Because that’s what it could take to heal this hurt, to make 1999 just another crazy year in history; a reason to remember, not a fear to forget. Aiden Markram was born in 1994 and Kagiso Rabada a year after him. With luck and good parenting — which they seem to have been fortunate enough to enjoy — what happened at Edgbaston will be more like a scratched knee in their consciousness, and for others of their vintage, than the hole in the heart it is for older South Africans, players and civilians alike.

That Markram captained South Africa to triumph at the 2014 under-19 World Cup in the United Arab Emirates, where Rabada was rampant in the same cause, can only fuel this narrative. It’s going to be up to today’s kids to grow up into the world beaters of tomorrow. Not only are they too young to have fully felt the shock of 1999, they also don’t know what it means to have been raised during the apartheid years — which has saddled those of us who were with a shadow of denial that dogs every facet of our lives.

We were told that what was called South Africa’s team in 1970 was the best in the game. Nevermind that they were drawn exclusively from the ranks of the tiny white minority and did not play against opponents who weren’t anything but white. The fakery was plain, and it gave rise to a crippling doubt — if the team weren’t as good as they were said to be, how good were they? And how could we know if the side who came back into the fold almost 22 years later were anywhere near as good? Or better? 

To be a South African who carries these questions within them in an exponentially smaller but not dissimilar way to those who never get over the long ago death of a parent, is to lug a special load through life. There was no white-ball cricket before the separation, and Test cricket has become its own shining thing that has separated itself from the relentless comparing that happens lower down the game’s food-for-thought chain. So South Africa’s experiences at the World Cup are the closest we can come to knowing answers that will forever be unknowable, and it’s driving us mad.

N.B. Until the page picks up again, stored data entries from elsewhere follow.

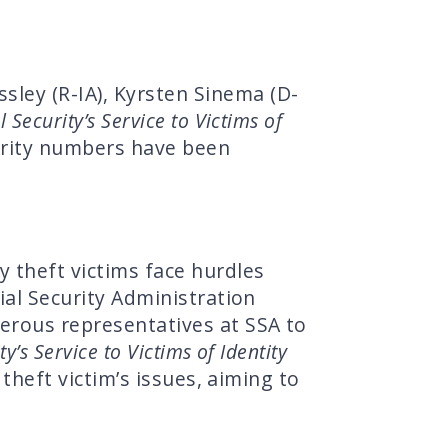
ley (R-IA), Kyrsten Sinema (D-
 Security’s Service to Victims of
urity numbers have been
y theft victims face hurdles
ial Security Administration
merous representatives at SSA to
y’s Service to Victims of Identity
theft victim’s issues, aiming to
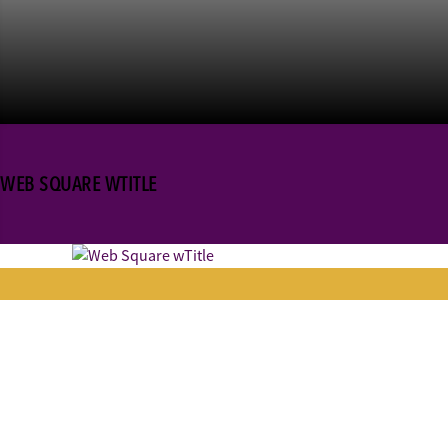
WEB SQUARE WTITLE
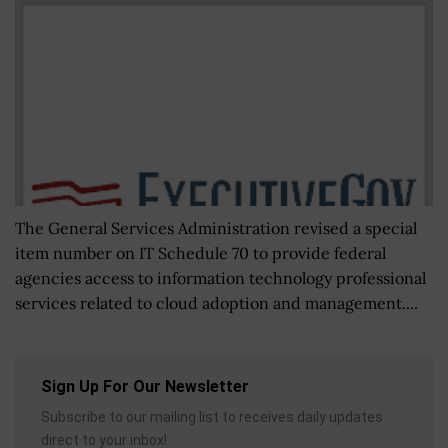
The General Services Administration revised a special
item number on IT Schedule 70 to provide federal
agencies access to information technology professional
services related to cloud adoption and management....
Sign Up For Our Newsletter
Subscribe to our mailing list to receives daily updates
direct to your inbox!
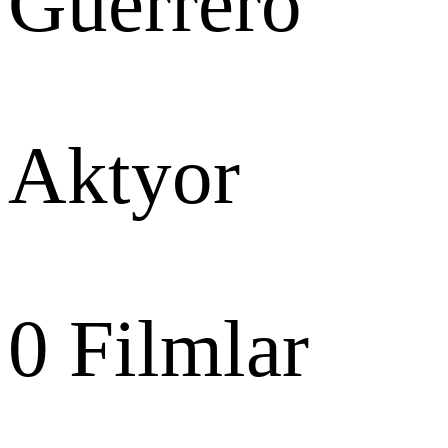
Guerrero
Aktyor
0
Filmlar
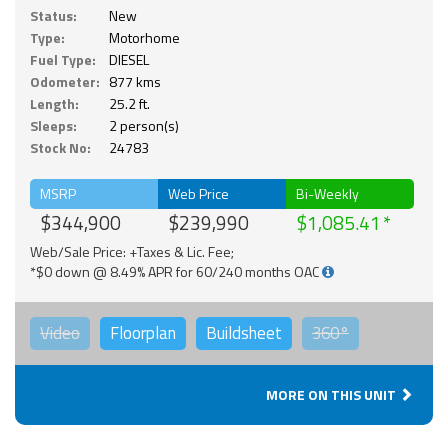
Status:
New
Type:
Motorhome
Fuel Type:
DIESEL
Odometer:
877 kms
Length:
25.2 ft.
Sleeps:
2 person(s)
Stock No:
24783
MSRP
Web Price
Bi-Weekly
$344,900
$239,990
$1,085.41
Web/Sale Price: +Taxes & Lic. Fee;
*$0 down @ 8.49% APR for 60/240 months OAC
Video
Floorplan
Buildsheet
360°
MORE ON THIS UNIT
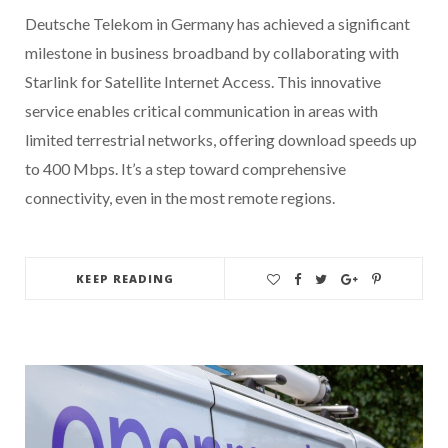
Deutsche Telekom in Germany has achieved a significant
milestone in business broadband by collaborating with
Starlink for Satellite Internet Access. This innovative
service enables critical communication in areas with
limited terrestrial networks, offering download speeds up
to 400 Mbps. It’s a step toward comprehensive
connectivity, even in the most remote regions.
KEEP READING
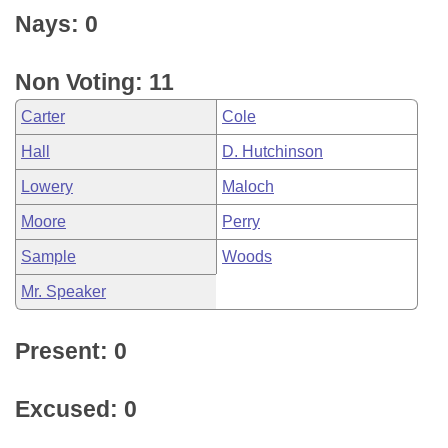
Nays: 0
Non Voting: 11
Carter
Cole
Hall
D. Hutchinson
Lowery
Maloch
Moore
Perry
Sample
Woods
Mr. Speaker
Present: 0
Excused: 0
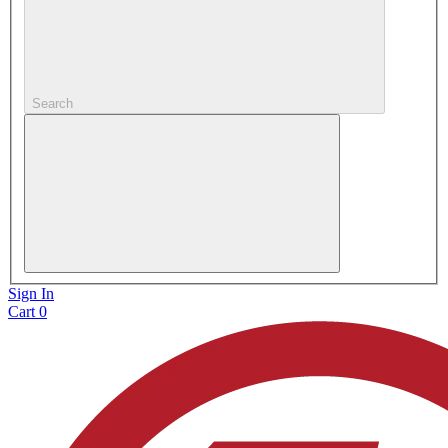
Search
Sign In
Cart
0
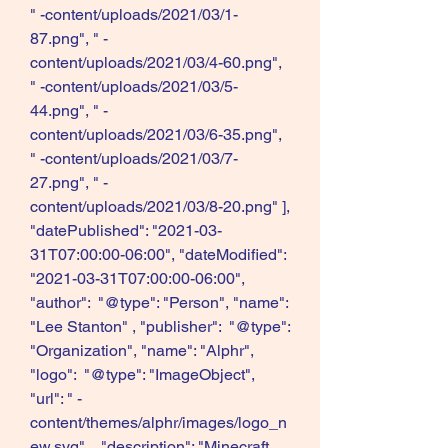
" -content/uploads/2021/03/1-
87.png", " -
content/uploads/2021/03/4-60.png", 
" -content/uploads/2021/03/5-
44.png", " -
content/uploads/2021/03/6-35.png", 
" -content/uploads/2021/03/7-
27.png", " -
content/uploads/2021/03/8-20.png" ], 
"datePublished": "2021-03-
31T07:00:00-06:00", "dateModified": 
"2021-03-31T07:00:00-06:00", 
"author":  "@type": "Person", "name": 
"Lee Stanton" , "publisher":  "@type": 
"Organization", "name": "Alphr", 
"logo":  "@type": "ImageObject", 
"url": " -
content/themes/alphr/images/logo_n
ew.svg"  , "description": "Minecraft 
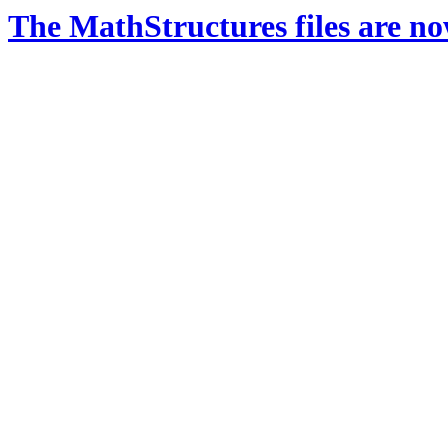
The MathStructures files are n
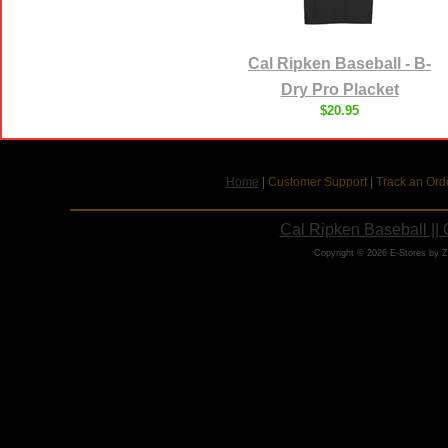
Cal Ripken Baseball - B-
Dry Pro Placket
$20.95
Home
|
Customer Support
|
Track an Ord
Cal Ripken Baseball ||
Copyright © 2026 E-Stores by 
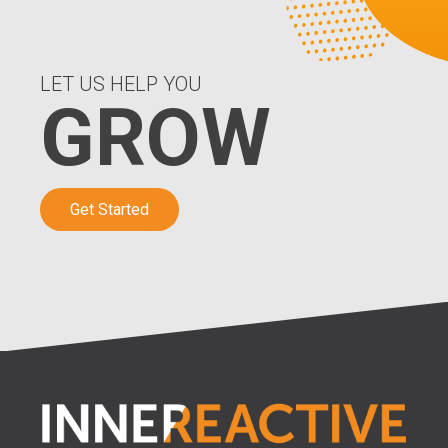
LET US HELP YOU
GROW
Get Started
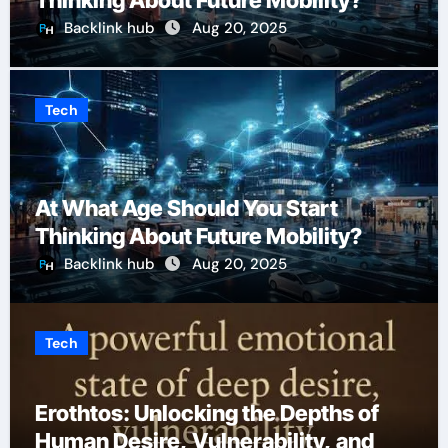
Thinking About Future Mobility?
Backlink hub
Aug 20, 2025
Tech
At What Age Should You Start
Thinking About Future Mobility?
Backlink hub
Aug 20, 2025
Tech
Erothtos: Unlocking the Depths of
Human Desire, Vulnerability, and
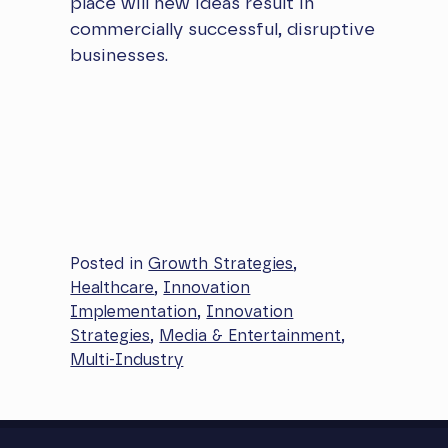
place will new ideas result in
commercially successful, disruptive
businesses.
Posted in
Growth Strategies
,
Healthcare
,
Innovation
Implementation
,
Innovation
Strategies
,
Media & Entertainment
,
Multi-Industry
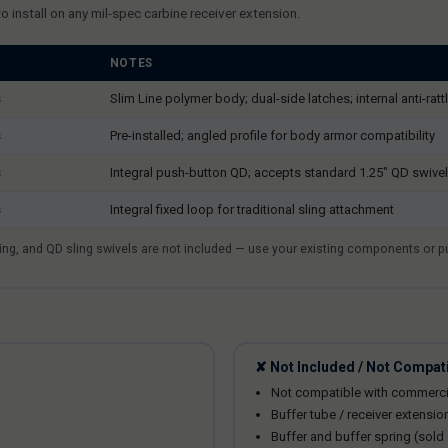
nstall on any mil-spec carbine receiver extension.
NOTES
s
Slim Line polymer body; dual-side latches; internal anti-rattl
s
Pre-installed; angled profile for body armor compatibility
s
Integral push-button QD; accepts standard 1.25" QD swive
s
Integral fixed loop for traditional sling attachment
spring, and QD sling swivels are not included — use your existing components or 
✘ Not Included / Not Compat
Not compatible with commerci
Buffer tube / receiver extensio
Buffer and buffer spring (sold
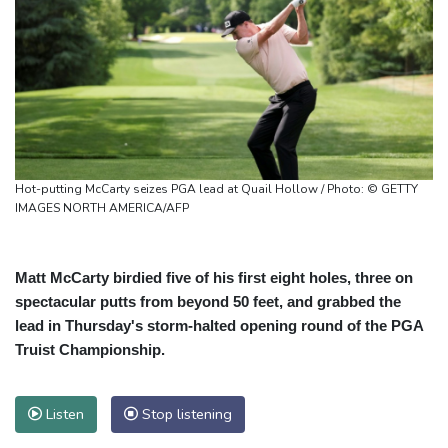
Hot-putting McCarty seizes PGA lead at Quail Hollow / Photo: © GETTY
IMAGES NORTH AMERICA/AFP
Matt McCarty birdied five of his first eight holes, three on
spectacular putts from beyond 50 feet, and grabbed the
lead in Thursday's storm-halted opening round of the PGA
Truist Championship.
Listen
Stop listening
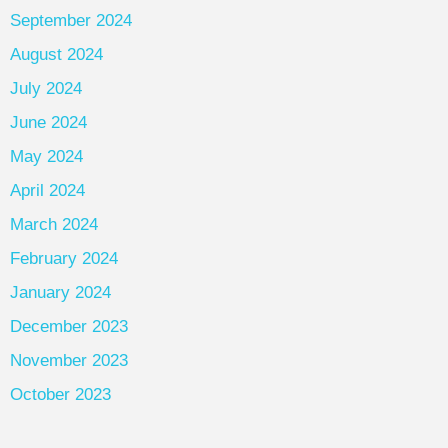
September 2024
August 2024
July 2024
June 2024
May 2024
April 2024
March 2024
February 2024
January 2024
December 2023
November 2023
October 2023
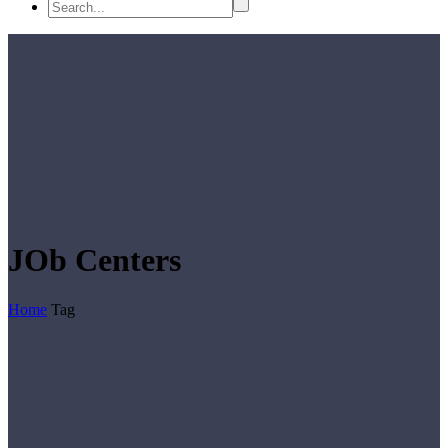
JOb Centers
Home
Tag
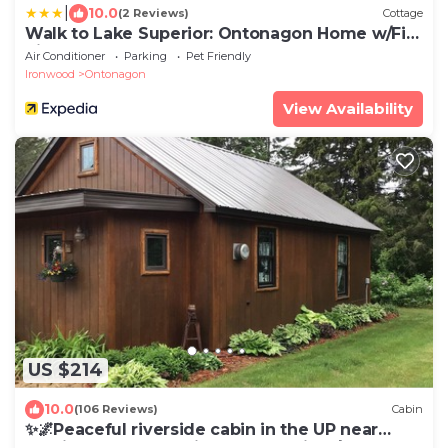
|
10.0
(2 Reviews)
Cottage
Walk to Lake Superior: Ontonagon Home w/Fire
Pit!
Air Conditioner
Parking
Pet Friendly
Ironwood
Ontonagon
View Availability
US $214
10.0
(106 Reviews)
Cabin
✨🌌Peaceful riverside cabin in the UP near
public beach🌊, 🥾trails & the Porkies!🌲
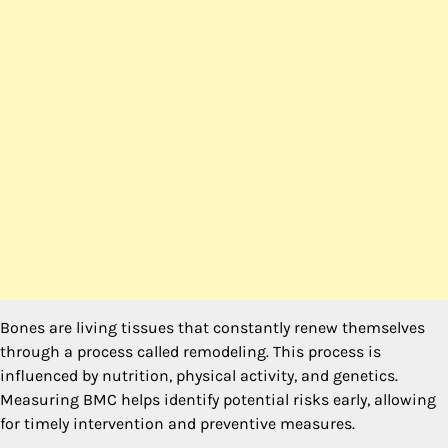
Bones are living tissues that constantly renew themselves
through a process called remodeling. This process is
influenced by nutrition, physical activity, and genetics.
Measuring BMC helps identify potential risks early, allowing
for timely intervention and preventive measures.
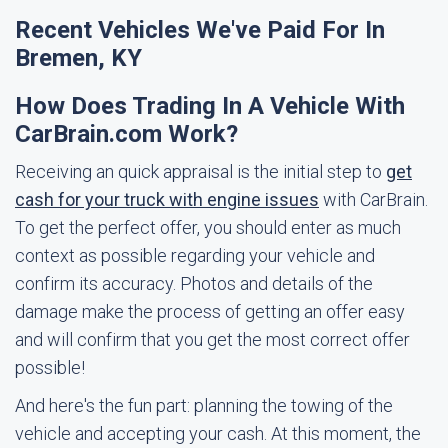
Recent Vehicles We've Paid For In
Bremen, KY
How Does Trading In A Vehicle With
CarBrain.com Work?
Receiving an quick appraisal is the initial step to
get
cash for your truck with engine issues
with CarBrain.
To get the perfect offer, you should enter as much
context as possible regarding your vehicle and
confirm its accuracy. Photos and details of the
damage make the process of getting an offer easy
and will confirm that you get the most correct offer
possible!
And here's the fun part: planning the towing of the
vehicle and accepting your cash. At this moment, the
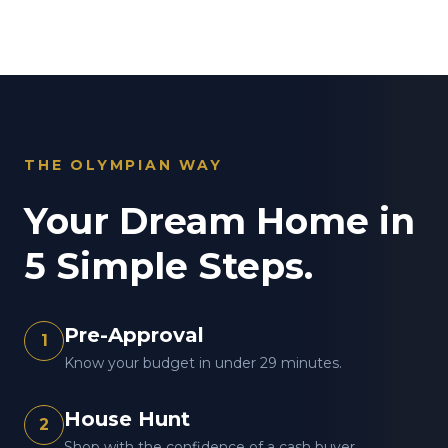
THE OLYMPIAN WAY
Your Dream Home in
5 Simple Steps.
Pre-Approval
1
Know your budget in under 29 minutes.
House Hunt
2
Shop with the confidence of a cash buyer.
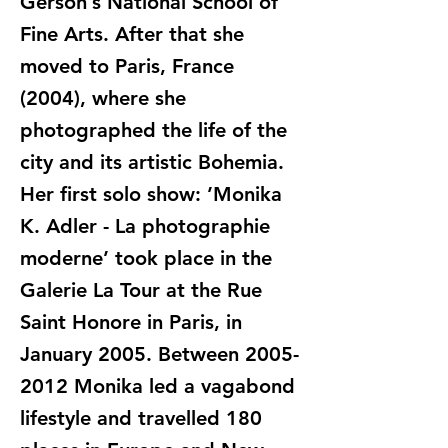
Gerson’s National School of
Fine Arts. After that she
moved to Paris, France
(2004), where she
photographed the life of the
city and its artistic Bohemia.
Her first solo show: ’Monika
K. Adler - La photographie
moderne’ took place in the
Galerie La Tour at the Rue
Saint Honore in Paris, in
January 2005. Between
2005-
2012
Monika led a vagabond
lifestyle and travelled 180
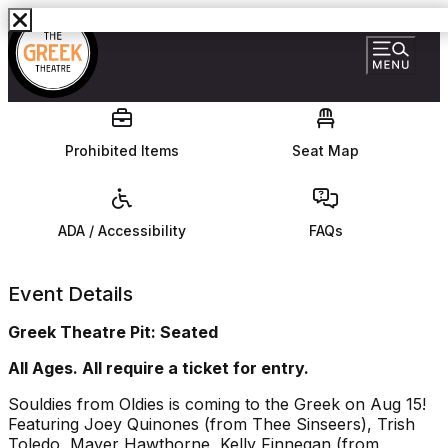
Prohibited Items
Seat Map
ADA / Accessibility
FAQs
Event Details
Greek Theatre Pit: Seated
All Ages. All require a ticket for entry.
Souldies from Oldies is coming to the Greek on Aug 15!
Featuring Joey Quinones (from Thee Sinseers), Trish
Toledo, Mayer Hawthorne, Kelly Finnegan (from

We can only hatch theories or, equally as damaging, pretend none of what went before ever happened. And try to believe that the history of South African cricket as an entity on the international scene began when Jimmy Cook and Andrew Hudson were hit hard by the reality of walking out to open the batting in front of 91 000 in a one-day international against India at Eden Gardens on November 10, 1991.

It didn’t, of course. It started and ended where and when it remains today: at Edgbaston on June 17, 1999. Ellroy is here.